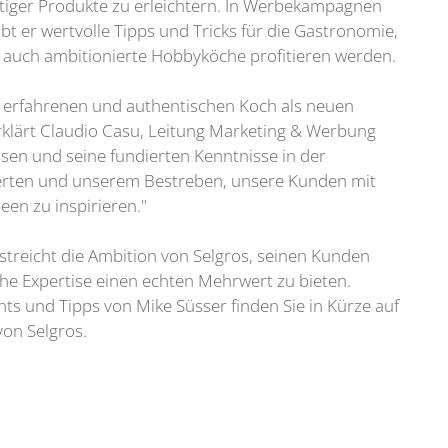
tiger Produkte zu erleichtern. In Werbekampagnen
t er wertvolle Tipps und Tricks für die Gastronomie,
n auch ambitionierte Hobbyköche profitieren werden.
en erfahrenen und authentischen Koch als neuen
klärt Claudio Casu, Leitung Marketing & Werbung
Essen und seine fundierten Kenntnisse in der
erten und unserem Bestreben, unsere Kunden mit
en zu inspirieren."
treicht die Ambition von Selgros, seinen Kunden
che Expertise einen echten Mehrwert zu bieten.
s und Tipps von Mike Süsser finden Sie in Kürze auf
von Selgros.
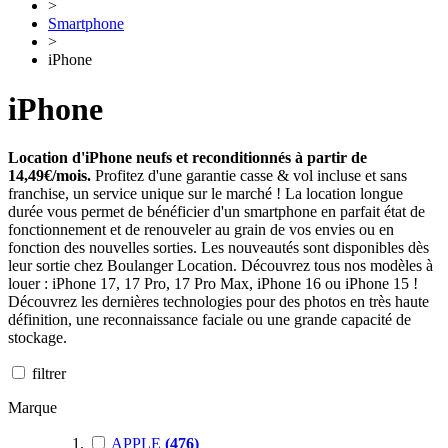
>
Smartphone
>
iPhone
iPhone
Location d'iPhone neufs et reconditionnés à partir de
14,49€/mois.
Profitez d'une garantie casse & vol incluse et sans
franchise, un service unique sur le marché ! La location longue
durée vous permet de bénéficier d'un smartphone en parfait état de
fonctionnement et de renouveler au grain de vos envies ou en
fonction des nouvelles sorties. Les nouveautés sont disponibles dès
leur sortie chez Boulanger Location. Découvrez tous nos modèles à
louer : iPhone 17, 17 Pro, 17 Pro Max, iPhone 16 ou iPhone 15 !
Découvrez les dernières technologies pour des photos en très haute
définition, une reconnaissance faciale ou une grande capacité de
stockage.
filtrer
Marque
APPLE
(476)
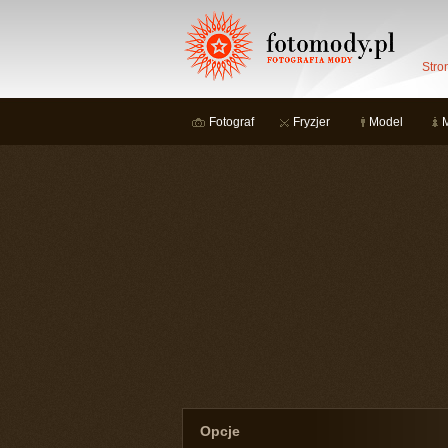
Stro
Fotograf
Fryzjer
Model
Opcje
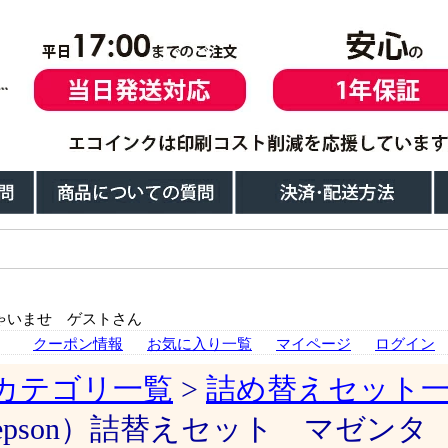
ゃいませ ゲストさん
クーポン情報
お気に入り一覧
マイページ
ログイン
カテゴリ一覧
>
詰め替えセット
epson）詰替えセット マゼンタ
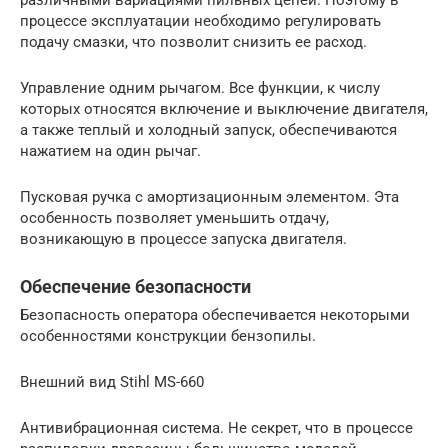
различными вариациями пильных цепей. Поэтому в
процессе эксплуатации необходимо регулировать
подачу смазки, что позволит снизить ее расход.
Управление одним рычагом. Все функции, к числу
которых относятся включение и выключение двигателя,
а также теплый и холодный запуск, обеспечиваются
нажатием на один рычаг.
Пусковая ручка с амортизационным элементом. Эта
особенность позволяет уменьшить отдачу,
возникающую в процессе запуска двигателя.
Обеспечение безопасности
Безопасность оператора обеспечивается некоторыми
особенностями конструкции бензопилы.
Внешний вид Stihl MS-660
Антивибрационная система. Не секрет, что в процессе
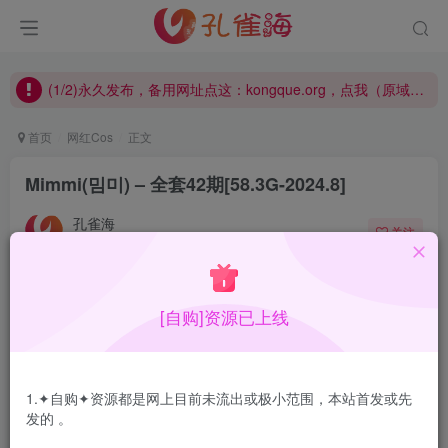
(1/2)永久发布，备用网址点这：kongque.org，点我（原域名失效）！
(2/2)每日凌晨0点主动查失效补链(点我演示)，失效不超24小时，
(1/2)永久发布，备用网址点这：kongque.org，点我（原域名失效）！
首页
网红Cos
正文
Mimmi(밈미) – 全套42期[58.3G-2024.8]
孔雀海
关注
2024-08-11更新
0
6455
11
[自购]资源已上线
Mimmi(밈미)，来自韩国的肉装软妹子，对于这种肉肉的身
材，我真是一点抵抗力都没有，尤其是勒肉的，在视觉感官
上，真是无与伦比。
1.✦自购✦资源都是网上目前未流出或极小范围，本站首发或先
发的 。
合集目录在预览图下面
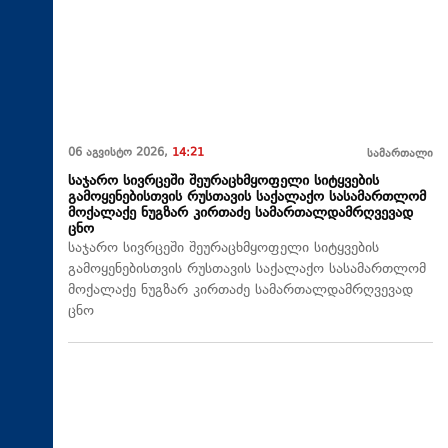
06 აგვისტო 2026,
14:21
სამართალი
საჯარო სივრცეში შეურაცხმყოფელი სიტყვების
გამოყენებისთვის რუსთავის საქალაქო სასამართლომ
მოქალაქე ნუგზარ კირთაძე სამართალდამრღვევად
ცნო
საჯარო სივრცეში შეურაცხმყოფელი სიტყვების
გამოყენებისთვის რუსთავის საქალაქო სასამართლომ
მოქალაქე ნუგზარ კირთაძე სამართალდამრღვევად
ცნო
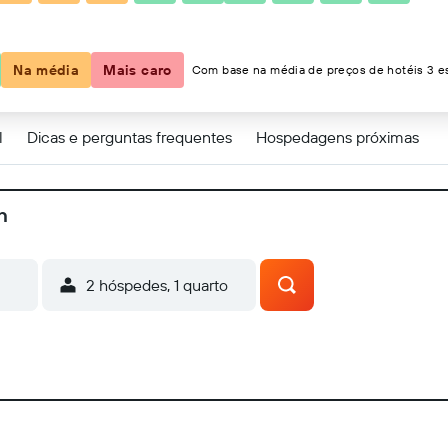
Na média
Mais caro
Com base na média de preços de hotéis 3 es
l
Dicas e perguntas frequentes
Hospedagens próximas
h
2 hóspedes, 1 quarto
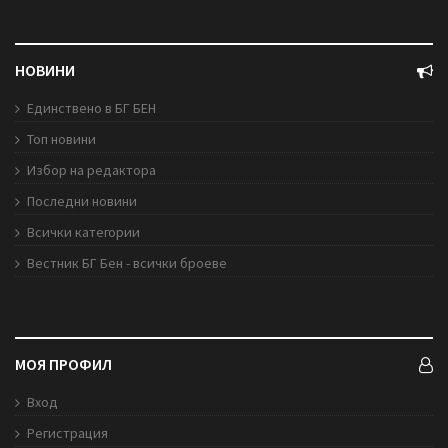
НОВИНИ
Единствено в БГ БЕН
Топ новини
Избор на редактора
Последни новини
Всички категории
Вестник БГ Бен - всички броеве
МОЯ ПРОФИЛ
Вход
Регистрация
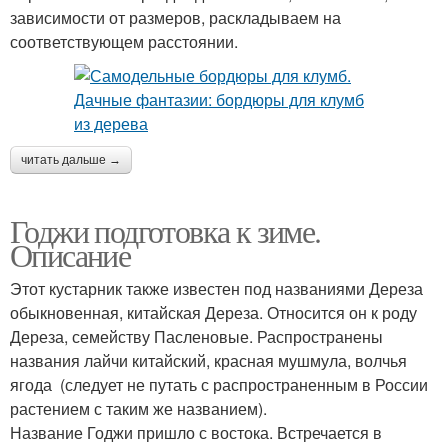
зависимости от размеров, раскладываем на
соответствующем расстоянии.
читать дальше →
Годжи подготовка к зиме.
Описание
Этот кустарник также известен под названиями Дереза
обыкновенная, китайская Дереза. Относится он к роду
Дереза, семейству Пасленовые. Распространены
названия лайчи китайский, красная мушмула, волчья
ягода (следует не путать с распространенным в России
растением с таким же названием).
Название Годжи пришло с востока. Встречается в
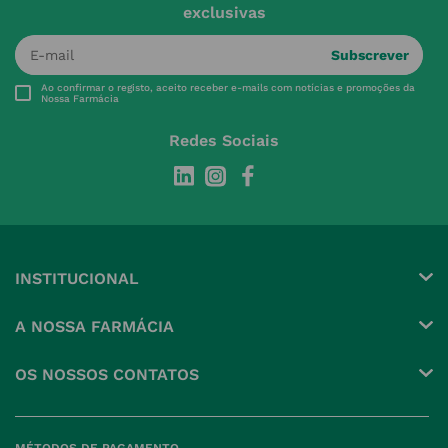
exclusivas
Subscrever
Ao confirmar o registo, aceito receber e-mails com notícias e promoções da
Nossa Farmácia
Redes Sociais
INSTITUCIONAL
Conta
A NOSSA FARMÁCIA
Pedidos
Grupo
OS NOSSOS CONTATOS
Produtos Favoritos
Perguntas Frequentes
(+351) 215 885 944 Chamada 
para rede fixa nacional
Termos e Condições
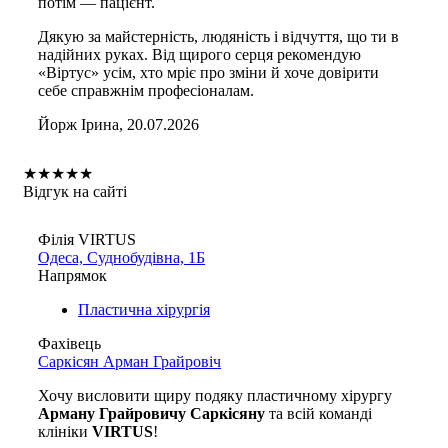
потім — пацієнт.
Дякую за майстерність, людяність і відчуття, що ти в
надійних руках. Від щирого серця рекомендую
«Віртус» усім, хто мріє про зміни й хоче довірити
себе справжнім професіоналам.
Йорж Ірина, 20.07.2026
★
★
★
★
★
Відгук на сайті
Філія VIRTUS
Одеса, Суднобудівна, 1Б
Напрямок
Пластична хірургія
Фахівець
Саркісян Арман Грайровіч
Хочу висловити щиру подяку пластичному хірургу
Арману Грайровичу Саркісяну
та всій команді
клініки
VIRTUS
!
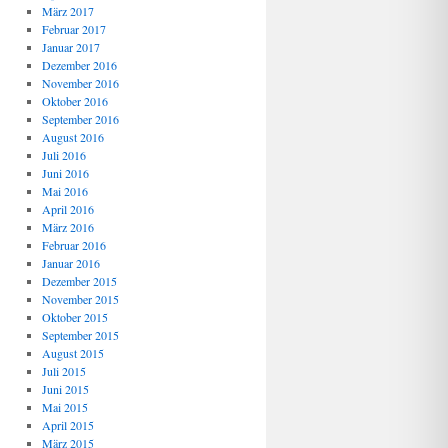
März 2017
Februar 2017
Januar 2017
Dezember 2016
November 2016
Oktober 2016
September 2016
August 2016
Juli 2016
Juni 2016
Mai 2016
April 2016
März 2016
Februar 2016
Januar 2016
Dezember 2015
November 2015
Oktober 2015
September 2015
August 2015
Juli 2015
Juni 2015
Mai 2015
April 2015
März 2015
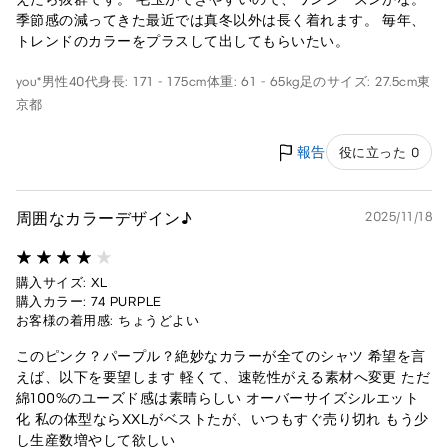
季節感の減ってきた最近では真冬以外は長く着れます。 毎年、
トレンドのカラーをプラスして出してもらいたい。
you*
男性
40代
身長: 171 - 175cm
体重: 61 - 65kg
足のサイズ: 27.5cm
東
京都
報告
役に立った 0
周囲なカラーデザイン♪
2025/11/18
購入サイズ: XL
購入カラー: 74 PURPLE
お客様の着用感: ちょうどよい
このピンク？パープル？絶妙なカラーが全てのシャツ 希望を言
えば、以下を要望します 軽くて、速乾性がえる素材へ変更 ただ
綿100%のユーズド感は素晴らしい オーバーサイズシルエット
化 私の体型ならXXLがベストたが、いつもすぐ売り切れ もう少
し生産数増やして欲しい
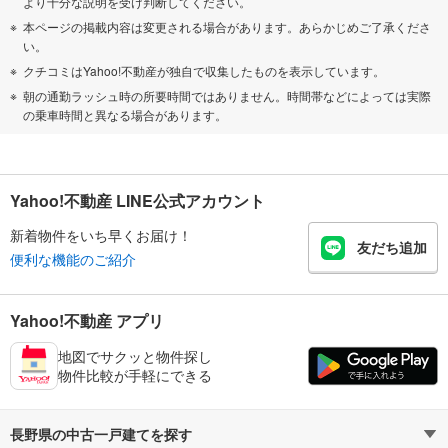
より十分な説明を受け判断してください。
本ページの掲載内容は変更される場合があります。あらかじめご了承くださ
い。
クチコミはYahoo!不動産が独自で収集したものを表示しています。
朝の通勤ラッシュ時の所要時間ではありません。時間帯などによっては実際
の乗車時間と異なる場合があります。
Yahoo!不動産 LINE公式アカウント
新着物件をいち早くお届け！
友だち追加
便利な機能のご紹介
Yahoo!不動産 アプリ
地図でサクッと物件探し
物件比較が手軽にできる
長野県の中古一戸建てを探す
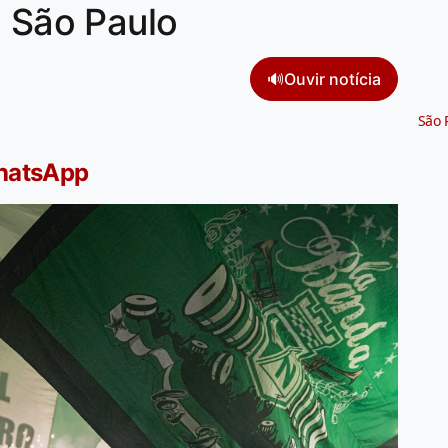
o São Paulo
🔊
Ouvir notícia
São 
WhatsApp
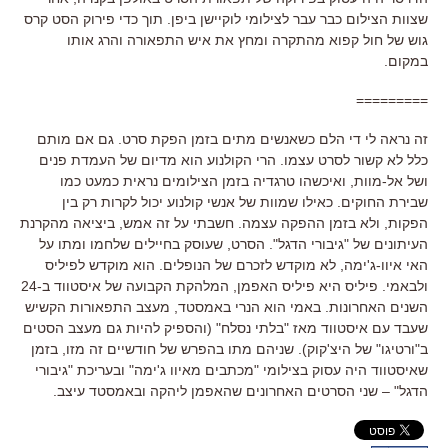
שצוות הצילום כבר עבר לצילומי לוקיישן ביפן. תוך כדי פירוק הסט קרס
גוש של חול קפוא מהתקרה ומחץ את איש התפאורה והרג אותו
במקום.
=========
זה נראה לי די הלם כשאנשים מתים בזמן הפקת סרט. גם אם מותם
כלל לא קשור לסרט עצמו. הרי הקולנוע הוא מדיום של העמדת פנים
ושל אל-מוות, ואיכשהו טרגדיה בזמן הצילומים נראית כמעט כמו
שבירת החוקים. כאילו שמוות של אנשי קולנוע יכול לקרות רק בין
הפקות, ולא בזמן ההפקה עצמה. חשבתי על זה אמש, ביציאה מהקרנת
העיתונים של "גיבורי הדגל". הסרט, שעוסק בחיילים שלחמו ומתו על
האי איוו-ג'ימה, לא מוקדש לזכרם של הנופלים. הוא מוקדש לפיליס
ולבאמי. פיליס היא פיליס האפמן, המלהקת הקבועה של איסטווד ב-24
השנים האחרונות. באמי הוא הנרי באמסטד, מעצב התפאורות הקשיש
שעבד עם איסטווד מאז "בלתי נסלח" (והספיק להיות גם מעצב הסטים
ב"ורטיגו" של היצ'קוק). שניהם מתו בהפרש של חודשיים זה מזו, בזמן
שאיסטווד היה עסוק בצילומי "מכתבים מאיוו ג'ימה" ובעריכת "גיבורי
הדגל" – שני הסרטים האחרונים שהאפמן ליהקה ובאמסטד עיצב.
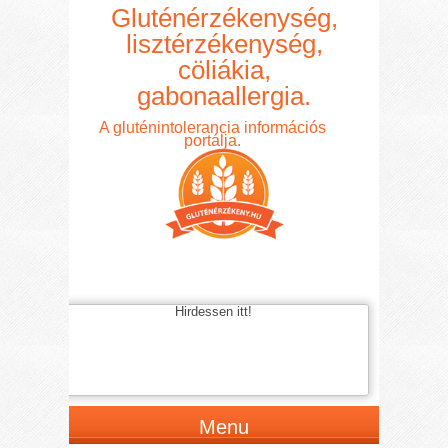
Gluténérzékenység,
lisztérzékenység,
cöliákia,
gabonaallergia.
A gluténintolerancia információs
portálja.
Hirdessen itt!
Menu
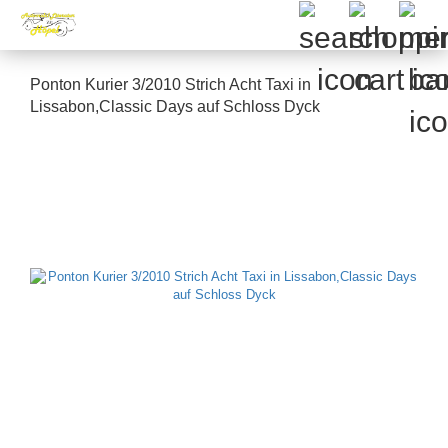
Ponton Kurier 3/2010 Strich Acht Taxi in
Lissabon,Classic Days auf Schloss Dyck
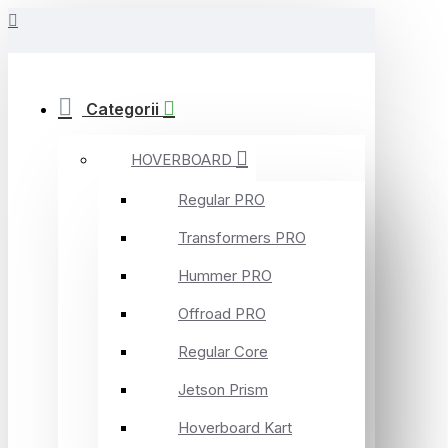
Categorii
HOVERBOARD
Regular PRO
Transformers PRO
Hummer PRO
Offroad PRO
Regular Core
Jetson Prism
Hoverboard Kart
.....
▶ _Work request_: Look above for the line with "себе справжнім професіоналам." and the line with "כלל לא קשור", then copy them and all lines in between exactly as written, and only those, without any pictures.

▶ _Answer box_:
себе справжнім професіоналам.
Йорж Ірина, 20.07.2026
★
★
★
★
★
Відгук на сайті
Філія VIRTUS
Одеса, Суднобудівна, 1Б
Напрямок
Пластична хірургія
Фахівець
Саркісян Арман Грайровіч
Хочу висловити щиру подяку пластичному хірургу
Арману Грайровичу Саркісяну
та всій команді
клініки
VIRTUS
!
März 2017
Februar 2017
Januar 2017
Dezember 2016
November 2016
Oktober 2016
September 2016
August 2016
Juli 2016
Juni 2016
Mai 2016
April 2016
März 2016
Februar 2016
Januar 2016
Dezember 2015
November 2015
Oktober 2015
September 2015
August 2015
Juli 2015
Juni 2015
Mai 2015
April 2015
März 2015
季節感の減ってきた最近では真冬以外は長く着れます。 毎年、
トレンドのカラーをプラスして出してもらいたい。
you*
男性
40代
身長: 171 - 175cm
体重: 61 - 65kg
足のサイズ: 27.5cm
東
京都
報告
役に立った 0
周囲なカラーデザイン♪
2025/11/18
購入サイズ: XL
購入カラー: 74 PURPLE
お客様の着用感: ちょうどよい
このピンク？パープル？絶妙なカラーが全てのシャツ 希望を言
えば、以下を要望します 軽くて、速乾性がえる素材へ変更 ただ
綿100%のユーズド感は素晴らしい オーバーサイズシルエット
化 私の体型ならXXLがベストたが、いつもすぐ売り切れ もう少
し生産数増やして欲しい
より十分な説明を受け判断してください。
本ページの掲載内容は変更される場合があります。あらかじめご了承くださ
い。
クチコミはYahoo!不動産が独自で収集したものを表示しています。
朝の通勤ラッシュ時の所要時間ではありません。時間帯などによっては実際
の乗車時間と異なる場合があります。
Yahoo!不動産 LINE公式アカウント
新着物件をいち早くお届け！
友だち追加
便利な機能のご紹介
Yahoo!不動産 アプリ
地図でサクッと物件探し
物件比較が手軽にできる
長野県の中古一戸建てを探す
o São Paulo
🔊
Ouvir notícia
São 
WhatsApp
שצוות הצילום כבר עבר לצילומי לוקיישן ביפן. תוך כדי פירוק הסט קרס
גוש של חול קפוא מהתקרה ומחץ את איש התפאורה והרג אותו
במקום.
=========
זה נראה לי די הלם כשאנשים מתים בזמן הפקת סרט. גם אם מותם
כלל לא קשור לסרט עצמו. הרי הקולנוע הוא מדיום של העמדת פנים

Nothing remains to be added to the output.